I am researching my genealogy, and am having troubles finding some towns in or near the Odessa region of Ukraine.  I have the names as given to me by my late grandmother's notes on her family. They are:   
Cassel (Kassel),
Neudorf,
Funthal/Fonthal...
and they all seem to be in an area called Glueckstal (which I believe had many Germans living there). 
These are the names they had in the late 1800's, so I am at a loss, finding them.  Any help ANYBODY could give me would be highly appreciated! 
Please either reply here, or email me at touchofblue@msn.com. 
Many thanks, 
B N Berry 
BTW -  The family last name was GRAMM; if anyone happens to know any Gramms from that area, I'd REALLY love to correspond.  Thanks again.

----------


## kalinka_vinnie

Here I found an intersting website:  http://www.lib.ndsu.nodak.edu/grhc/hist ... index.html 
Neudorf = Karmanovo (Moldova) http://www.glueckstal.org/id29.htm
Type "Karmanovo, Moldova" in Google Earth (download at google.com) and you can get a satellite view of the area (high resolution too!)  
Kassel = Veliko-Komarovka (Ukraine) - http://nona.net/features/map/placedetai ... komarivka/  - type "velikoploskoye, ukraine" in Google Earth, then follow the road north and you see the first settlement (it isn't marked in Google Earth, sorry) that is it. 
Funthal/Fonthal - from this website: http://listserv.nodak.edu/cgi-bin/wa.ex ... =&S=&P=425 
""Funthal" is FONTAL, either Gross- or Klein-.  These villages are located a
short distance north of Kotowsk [Kotovs'k] aka Birsula [Birzula] in the
Odessa Oblast.  On today's Ukrainian maps they would be shown phonetically[not in Cyrillic] as Mal.
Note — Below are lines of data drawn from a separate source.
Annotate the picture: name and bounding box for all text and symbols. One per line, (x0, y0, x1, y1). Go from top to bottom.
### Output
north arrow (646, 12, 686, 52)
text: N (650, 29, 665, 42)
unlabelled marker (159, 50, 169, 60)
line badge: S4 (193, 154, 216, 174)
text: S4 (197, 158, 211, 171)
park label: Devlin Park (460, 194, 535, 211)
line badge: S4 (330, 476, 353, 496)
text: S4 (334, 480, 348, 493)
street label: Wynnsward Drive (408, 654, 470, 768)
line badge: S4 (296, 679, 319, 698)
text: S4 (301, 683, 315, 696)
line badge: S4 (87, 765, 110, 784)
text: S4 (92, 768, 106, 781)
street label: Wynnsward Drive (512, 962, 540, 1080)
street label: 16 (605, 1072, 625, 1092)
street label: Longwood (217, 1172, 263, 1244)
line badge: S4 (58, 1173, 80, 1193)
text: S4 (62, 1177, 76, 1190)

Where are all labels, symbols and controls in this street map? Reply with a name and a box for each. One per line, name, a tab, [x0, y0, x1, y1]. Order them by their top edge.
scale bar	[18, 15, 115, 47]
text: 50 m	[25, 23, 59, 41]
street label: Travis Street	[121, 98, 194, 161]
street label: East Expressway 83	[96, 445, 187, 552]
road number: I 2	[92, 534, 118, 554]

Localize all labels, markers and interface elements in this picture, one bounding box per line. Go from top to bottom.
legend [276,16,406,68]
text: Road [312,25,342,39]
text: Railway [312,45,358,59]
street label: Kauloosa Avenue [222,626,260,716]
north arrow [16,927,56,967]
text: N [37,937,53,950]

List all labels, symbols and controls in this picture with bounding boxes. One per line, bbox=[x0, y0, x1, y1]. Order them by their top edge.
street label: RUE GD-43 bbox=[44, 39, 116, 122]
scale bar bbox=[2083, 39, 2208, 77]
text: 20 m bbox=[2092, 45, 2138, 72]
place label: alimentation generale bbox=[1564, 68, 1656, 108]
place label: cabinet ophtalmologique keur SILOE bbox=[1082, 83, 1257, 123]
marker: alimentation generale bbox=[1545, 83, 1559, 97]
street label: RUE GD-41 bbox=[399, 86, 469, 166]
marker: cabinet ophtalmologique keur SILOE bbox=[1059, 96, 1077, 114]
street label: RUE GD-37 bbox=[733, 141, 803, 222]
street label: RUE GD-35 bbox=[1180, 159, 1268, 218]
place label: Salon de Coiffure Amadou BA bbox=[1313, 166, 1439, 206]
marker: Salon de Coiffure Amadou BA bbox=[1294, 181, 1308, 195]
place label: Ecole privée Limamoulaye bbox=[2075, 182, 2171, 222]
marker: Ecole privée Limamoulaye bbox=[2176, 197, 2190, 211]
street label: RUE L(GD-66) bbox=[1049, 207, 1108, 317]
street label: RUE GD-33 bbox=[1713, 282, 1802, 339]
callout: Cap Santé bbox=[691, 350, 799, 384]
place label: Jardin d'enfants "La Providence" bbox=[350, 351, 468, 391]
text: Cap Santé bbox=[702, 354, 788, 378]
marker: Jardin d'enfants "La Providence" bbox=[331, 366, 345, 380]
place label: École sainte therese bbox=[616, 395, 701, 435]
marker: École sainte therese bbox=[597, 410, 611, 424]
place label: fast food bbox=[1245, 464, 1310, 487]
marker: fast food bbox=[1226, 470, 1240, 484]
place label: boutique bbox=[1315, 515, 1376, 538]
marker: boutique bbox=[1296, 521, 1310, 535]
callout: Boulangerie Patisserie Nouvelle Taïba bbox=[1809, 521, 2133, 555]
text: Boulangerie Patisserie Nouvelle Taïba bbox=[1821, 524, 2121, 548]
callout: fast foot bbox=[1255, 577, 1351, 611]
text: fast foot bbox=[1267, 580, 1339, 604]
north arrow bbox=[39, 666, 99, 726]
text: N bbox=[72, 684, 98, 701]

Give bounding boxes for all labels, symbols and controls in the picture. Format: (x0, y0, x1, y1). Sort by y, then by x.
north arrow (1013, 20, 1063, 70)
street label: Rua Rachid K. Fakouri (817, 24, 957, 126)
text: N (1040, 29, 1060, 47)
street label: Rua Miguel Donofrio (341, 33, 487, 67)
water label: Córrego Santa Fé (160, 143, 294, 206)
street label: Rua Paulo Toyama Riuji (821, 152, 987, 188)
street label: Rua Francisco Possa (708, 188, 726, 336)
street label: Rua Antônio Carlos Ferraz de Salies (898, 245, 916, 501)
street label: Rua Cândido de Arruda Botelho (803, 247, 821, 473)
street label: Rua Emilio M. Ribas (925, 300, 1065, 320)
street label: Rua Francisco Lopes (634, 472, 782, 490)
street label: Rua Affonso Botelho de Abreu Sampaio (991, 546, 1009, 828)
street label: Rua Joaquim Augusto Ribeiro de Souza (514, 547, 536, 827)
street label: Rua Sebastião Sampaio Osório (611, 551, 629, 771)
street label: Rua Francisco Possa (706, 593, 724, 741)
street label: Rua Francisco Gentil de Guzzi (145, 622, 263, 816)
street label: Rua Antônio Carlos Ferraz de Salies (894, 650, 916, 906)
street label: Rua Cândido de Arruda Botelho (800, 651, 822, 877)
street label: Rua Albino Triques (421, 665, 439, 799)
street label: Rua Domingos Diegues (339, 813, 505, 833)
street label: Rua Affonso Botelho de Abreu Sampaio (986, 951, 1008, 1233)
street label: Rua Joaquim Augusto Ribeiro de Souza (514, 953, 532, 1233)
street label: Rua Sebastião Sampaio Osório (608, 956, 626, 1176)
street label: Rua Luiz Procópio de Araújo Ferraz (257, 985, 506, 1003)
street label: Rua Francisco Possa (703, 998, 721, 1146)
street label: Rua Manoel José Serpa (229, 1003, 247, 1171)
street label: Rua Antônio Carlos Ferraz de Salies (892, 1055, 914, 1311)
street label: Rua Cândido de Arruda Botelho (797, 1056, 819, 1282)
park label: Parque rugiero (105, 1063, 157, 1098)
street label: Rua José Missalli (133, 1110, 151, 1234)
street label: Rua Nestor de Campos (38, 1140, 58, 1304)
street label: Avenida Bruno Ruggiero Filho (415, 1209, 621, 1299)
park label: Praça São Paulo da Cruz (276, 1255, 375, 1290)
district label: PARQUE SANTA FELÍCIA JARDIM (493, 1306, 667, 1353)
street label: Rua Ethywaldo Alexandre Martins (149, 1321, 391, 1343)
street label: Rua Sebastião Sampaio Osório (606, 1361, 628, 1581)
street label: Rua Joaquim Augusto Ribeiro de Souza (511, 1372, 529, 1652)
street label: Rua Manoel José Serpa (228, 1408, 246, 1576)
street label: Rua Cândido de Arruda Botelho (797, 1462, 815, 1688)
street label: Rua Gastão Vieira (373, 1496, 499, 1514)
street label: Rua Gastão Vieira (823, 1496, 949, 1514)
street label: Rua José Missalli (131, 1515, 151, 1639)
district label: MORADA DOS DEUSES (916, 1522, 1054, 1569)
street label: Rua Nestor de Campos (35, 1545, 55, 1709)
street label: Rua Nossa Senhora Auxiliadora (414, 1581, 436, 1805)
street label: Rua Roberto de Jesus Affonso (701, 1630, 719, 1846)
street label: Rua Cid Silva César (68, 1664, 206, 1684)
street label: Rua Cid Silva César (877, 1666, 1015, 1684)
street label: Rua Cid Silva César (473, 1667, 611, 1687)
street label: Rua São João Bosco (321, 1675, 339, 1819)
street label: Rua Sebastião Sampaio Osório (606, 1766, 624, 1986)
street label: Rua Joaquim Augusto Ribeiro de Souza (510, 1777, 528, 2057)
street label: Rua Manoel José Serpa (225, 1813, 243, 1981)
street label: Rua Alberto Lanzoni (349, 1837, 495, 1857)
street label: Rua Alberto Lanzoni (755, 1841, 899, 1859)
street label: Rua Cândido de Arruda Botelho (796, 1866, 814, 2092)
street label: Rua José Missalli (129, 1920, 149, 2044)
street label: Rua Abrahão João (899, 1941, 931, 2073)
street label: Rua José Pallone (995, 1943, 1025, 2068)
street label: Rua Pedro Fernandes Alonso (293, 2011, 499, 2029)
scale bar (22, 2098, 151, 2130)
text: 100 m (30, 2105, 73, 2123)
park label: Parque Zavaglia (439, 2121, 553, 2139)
Fontan or Vel. Fontan" 
Strange, because Birzula is quite north in Ukraine, while Malyy Fontan I found south of Odessa in most other websites. Even photographs of the beach there! So type in "Malyy Fontan, Ukraine" in Google Earth, but you can't really see anything of it... but at least you know where it is. "Velikiy Fontan, Ukraine" is north of Birzula however, so I guess the villages are separated somehow. But then again, Google Earth might be wrong... 
Interesting fact: Anna Akhamatova was born in Bolshoy Fontan!!! (bolshoy = velikiy I am guessing) 
Anyway, I managed to do all this with no special knowledge about the Ukraine, I just used the internet!  ::

----------


## touchofblue

Thank you for your help!  I've been fighting with other internet sites to find those towns/villages...and obviously to no avail.  Sometimes other eyes   ::   are needed to see what's right in front of you! 
Thank you, again! 
"Blue"

----------